En Corée du Sud, l'histoire de Kang Dong-woo, professeur au département de chimie industrielle de l'Université nationale de Chungbuk, fait beaucoup parler, qui pendant Engineering Mathematics a demandé à ses élèves de visiter un endroit célèbre pour ses cerisiers en fleurs, de prendre une photo et de la remettre sous forme de devoir.
L'avis, publié le Le 25 mars 2026, les membres ont été invités à profiter de la floraison d'avril à Cheongju ou dans la région où ils vivent.
Indice
- La tâche : sortir de la maison et admirer le printemps
- Etudiants en burn-out : le plan du professeur
La tâche : sortir de la maison et admirer le printemps
Dans le texte du devoir, l'enseignant expliquait que l'objectif était d'aider les élèves qui étaient souvent épuisés émotionnellement par le poids des examens, le programme à construire et l'incertitude du lendemain.

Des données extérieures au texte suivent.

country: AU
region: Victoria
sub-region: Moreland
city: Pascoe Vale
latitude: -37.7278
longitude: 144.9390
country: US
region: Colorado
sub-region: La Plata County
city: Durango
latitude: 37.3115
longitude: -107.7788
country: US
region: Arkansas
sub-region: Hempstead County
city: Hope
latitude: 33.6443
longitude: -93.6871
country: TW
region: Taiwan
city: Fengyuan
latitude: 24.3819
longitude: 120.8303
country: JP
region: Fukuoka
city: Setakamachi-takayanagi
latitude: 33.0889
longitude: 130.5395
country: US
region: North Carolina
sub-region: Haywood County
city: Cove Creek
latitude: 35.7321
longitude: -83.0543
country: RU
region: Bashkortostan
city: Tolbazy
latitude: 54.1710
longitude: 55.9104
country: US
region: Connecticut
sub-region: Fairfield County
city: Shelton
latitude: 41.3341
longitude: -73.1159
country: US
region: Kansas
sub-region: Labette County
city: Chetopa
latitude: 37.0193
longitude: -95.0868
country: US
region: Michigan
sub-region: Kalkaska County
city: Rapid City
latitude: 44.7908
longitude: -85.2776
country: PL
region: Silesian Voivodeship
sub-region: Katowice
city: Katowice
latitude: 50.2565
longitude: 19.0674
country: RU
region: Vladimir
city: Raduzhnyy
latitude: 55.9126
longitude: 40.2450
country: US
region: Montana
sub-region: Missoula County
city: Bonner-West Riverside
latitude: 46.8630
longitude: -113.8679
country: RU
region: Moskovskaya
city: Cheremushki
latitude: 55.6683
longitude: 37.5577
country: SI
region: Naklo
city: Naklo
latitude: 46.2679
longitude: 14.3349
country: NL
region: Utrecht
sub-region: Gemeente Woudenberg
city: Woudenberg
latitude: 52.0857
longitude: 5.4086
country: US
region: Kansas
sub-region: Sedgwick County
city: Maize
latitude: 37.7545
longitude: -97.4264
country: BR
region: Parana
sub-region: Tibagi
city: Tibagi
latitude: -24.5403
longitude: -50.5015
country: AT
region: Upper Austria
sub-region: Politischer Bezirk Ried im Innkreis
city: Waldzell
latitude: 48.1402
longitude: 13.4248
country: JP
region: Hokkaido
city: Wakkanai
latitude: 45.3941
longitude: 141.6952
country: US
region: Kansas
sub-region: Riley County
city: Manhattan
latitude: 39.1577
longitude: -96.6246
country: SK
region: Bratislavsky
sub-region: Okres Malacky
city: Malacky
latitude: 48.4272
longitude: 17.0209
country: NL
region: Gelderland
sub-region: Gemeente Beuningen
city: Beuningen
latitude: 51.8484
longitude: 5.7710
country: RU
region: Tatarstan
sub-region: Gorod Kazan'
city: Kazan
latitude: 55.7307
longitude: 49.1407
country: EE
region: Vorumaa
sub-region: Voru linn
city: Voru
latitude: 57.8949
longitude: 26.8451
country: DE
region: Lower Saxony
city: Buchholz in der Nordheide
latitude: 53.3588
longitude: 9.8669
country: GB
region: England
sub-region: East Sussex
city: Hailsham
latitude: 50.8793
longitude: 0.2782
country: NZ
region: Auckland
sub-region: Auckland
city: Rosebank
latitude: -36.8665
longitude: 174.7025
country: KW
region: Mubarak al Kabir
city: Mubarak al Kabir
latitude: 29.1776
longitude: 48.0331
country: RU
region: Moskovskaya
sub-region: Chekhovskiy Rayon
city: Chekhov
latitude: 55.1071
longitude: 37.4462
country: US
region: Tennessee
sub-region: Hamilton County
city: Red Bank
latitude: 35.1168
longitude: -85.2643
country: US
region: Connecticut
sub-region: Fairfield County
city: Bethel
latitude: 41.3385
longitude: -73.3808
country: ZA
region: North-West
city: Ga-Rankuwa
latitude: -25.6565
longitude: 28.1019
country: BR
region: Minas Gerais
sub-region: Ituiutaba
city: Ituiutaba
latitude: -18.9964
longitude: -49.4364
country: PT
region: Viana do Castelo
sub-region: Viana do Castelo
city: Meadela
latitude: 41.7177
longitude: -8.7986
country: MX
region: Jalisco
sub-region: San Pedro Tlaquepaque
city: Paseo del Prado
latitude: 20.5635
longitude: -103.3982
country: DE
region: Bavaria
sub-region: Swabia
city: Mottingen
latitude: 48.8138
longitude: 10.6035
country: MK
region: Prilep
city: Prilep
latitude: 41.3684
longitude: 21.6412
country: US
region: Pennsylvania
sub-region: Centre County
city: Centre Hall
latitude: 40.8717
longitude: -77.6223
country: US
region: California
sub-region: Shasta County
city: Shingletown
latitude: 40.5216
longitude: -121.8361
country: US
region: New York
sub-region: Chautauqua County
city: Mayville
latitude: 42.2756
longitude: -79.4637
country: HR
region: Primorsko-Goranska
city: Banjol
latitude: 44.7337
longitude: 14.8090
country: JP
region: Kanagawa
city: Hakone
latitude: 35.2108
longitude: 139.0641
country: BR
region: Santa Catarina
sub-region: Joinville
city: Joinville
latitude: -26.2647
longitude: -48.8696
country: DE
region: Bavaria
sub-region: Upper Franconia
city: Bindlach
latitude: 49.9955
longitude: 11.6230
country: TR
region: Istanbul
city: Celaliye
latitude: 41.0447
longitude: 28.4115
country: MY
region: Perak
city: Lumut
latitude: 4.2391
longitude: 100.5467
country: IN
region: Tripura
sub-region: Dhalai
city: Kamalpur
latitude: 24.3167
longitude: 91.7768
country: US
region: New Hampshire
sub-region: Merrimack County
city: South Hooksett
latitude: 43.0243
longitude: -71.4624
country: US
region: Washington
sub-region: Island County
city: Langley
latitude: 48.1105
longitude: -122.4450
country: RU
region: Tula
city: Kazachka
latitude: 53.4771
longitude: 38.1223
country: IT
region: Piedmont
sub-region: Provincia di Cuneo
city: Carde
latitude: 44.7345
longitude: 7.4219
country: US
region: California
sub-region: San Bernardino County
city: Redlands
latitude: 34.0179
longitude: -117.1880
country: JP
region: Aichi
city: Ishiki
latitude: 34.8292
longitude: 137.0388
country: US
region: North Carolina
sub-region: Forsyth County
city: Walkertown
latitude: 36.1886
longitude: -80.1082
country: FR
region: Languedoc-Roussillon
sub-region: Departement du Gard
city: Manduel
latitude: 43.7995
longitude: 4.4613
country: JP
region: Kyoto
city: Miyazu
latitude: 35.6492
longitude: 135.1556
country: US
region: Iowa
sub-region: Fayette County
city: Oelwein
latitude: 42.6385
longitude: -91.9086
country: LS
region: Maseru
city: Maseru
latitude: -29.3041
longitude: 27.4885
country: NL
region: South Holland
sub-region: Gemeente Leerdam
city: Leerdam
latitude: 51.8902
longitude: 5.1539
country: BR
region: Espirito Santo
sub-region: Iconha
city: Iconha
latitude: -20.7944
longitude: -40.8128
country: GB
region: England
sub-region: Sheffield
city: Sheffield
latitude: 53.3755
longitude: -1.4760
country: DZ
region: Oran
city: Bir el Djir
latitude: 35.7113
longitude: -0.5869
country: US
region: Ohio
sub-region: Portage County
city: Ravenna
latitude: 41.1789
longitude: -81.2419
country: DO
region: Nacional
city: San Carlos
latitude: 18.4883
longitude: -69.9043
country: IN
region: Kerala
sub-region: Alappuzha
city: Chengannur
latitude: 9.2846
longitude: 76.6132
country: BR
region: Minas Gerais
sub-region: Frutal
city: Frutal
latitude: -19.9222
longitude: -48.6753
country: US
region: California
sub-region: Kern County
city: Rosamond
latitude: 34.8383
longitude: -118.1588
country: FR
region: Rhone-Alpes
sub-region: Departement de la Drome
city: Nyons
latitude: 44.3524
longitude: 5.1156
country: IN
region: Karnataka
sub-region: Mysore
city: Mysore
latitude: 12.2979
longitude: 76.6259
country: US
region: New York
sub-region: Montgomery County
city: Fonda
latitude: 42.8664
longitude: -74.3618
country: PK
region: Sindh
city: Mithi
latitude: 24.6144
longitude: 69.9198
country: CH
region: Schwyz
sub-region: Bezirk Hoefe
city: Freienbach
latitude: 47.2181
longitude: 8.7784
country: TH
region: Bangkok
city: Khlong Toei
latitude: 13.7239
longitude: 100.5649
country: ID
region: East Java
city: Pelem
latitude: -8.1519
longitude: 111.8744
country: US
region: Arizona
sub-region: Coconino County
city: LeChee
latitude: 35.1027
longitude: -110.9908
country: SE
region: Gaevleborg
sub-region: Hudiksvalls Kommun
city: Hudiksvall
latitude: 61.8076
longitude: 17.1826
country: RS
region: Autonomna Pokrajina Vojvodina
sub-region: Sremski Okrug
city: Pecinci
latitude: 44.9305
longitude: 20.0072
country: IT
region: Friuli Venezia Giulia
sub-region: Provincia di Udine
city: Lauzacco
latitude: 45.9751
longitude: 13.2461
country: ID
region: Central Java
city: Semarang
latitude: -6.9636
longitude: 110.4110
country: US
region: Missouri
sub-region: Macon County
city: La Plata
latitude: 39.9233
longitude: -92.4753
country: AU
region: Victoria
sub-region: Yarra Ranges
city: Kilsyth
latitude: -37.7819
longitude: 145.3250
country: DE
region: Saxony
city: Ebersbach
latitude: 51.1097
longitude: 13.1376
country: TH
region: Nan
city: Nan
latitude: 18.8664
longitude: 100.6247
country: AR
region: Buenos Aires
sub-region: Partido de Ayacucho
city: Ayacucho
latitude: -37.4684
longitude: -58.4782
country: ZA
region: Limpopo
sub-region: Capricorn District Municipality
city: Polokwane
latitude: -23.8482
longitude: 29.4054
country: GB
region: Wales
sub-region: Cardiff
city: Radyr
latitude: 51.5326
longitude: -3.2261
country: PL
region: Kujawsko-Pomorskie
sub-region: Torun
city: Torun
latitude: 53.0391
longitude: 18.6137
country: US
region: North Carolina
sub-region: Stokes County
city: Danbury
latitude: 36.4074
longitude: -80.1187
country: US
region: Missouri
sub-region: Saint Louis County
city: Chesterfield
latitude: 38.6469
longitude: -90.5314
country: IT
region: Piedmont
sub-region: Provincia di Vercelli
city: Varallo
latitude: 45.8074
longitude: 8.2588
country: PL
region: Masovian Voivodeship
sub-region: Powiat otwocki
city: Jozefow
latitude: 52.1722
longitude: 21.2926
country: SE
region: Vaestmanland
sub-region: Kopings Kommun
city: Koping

C'est pour cette raison qu'il les a invités à prendre au moins un jour de congé pour profiter de la saison. Et il a aussi ajouté une règle précise : pas de photos des cerisiers sur le campus ou à l'extérieur de la maison, mais de vrais lieux de floraison, ceux qui obligent à vraiment sortir.
Lorsque la mission s’est retrouvée sur les réseaux sociaux, la réaction a été immédiate.
Selon les reconstitutions de la presse coréenne, le message a collecté des milliers d'interactions, atteignant environ 20 000 likes sur Instagram, de nombreux utilisateurs définissant le professeur comme un véritable mentor, capable de comprendre le malaise d'une génération sous pression.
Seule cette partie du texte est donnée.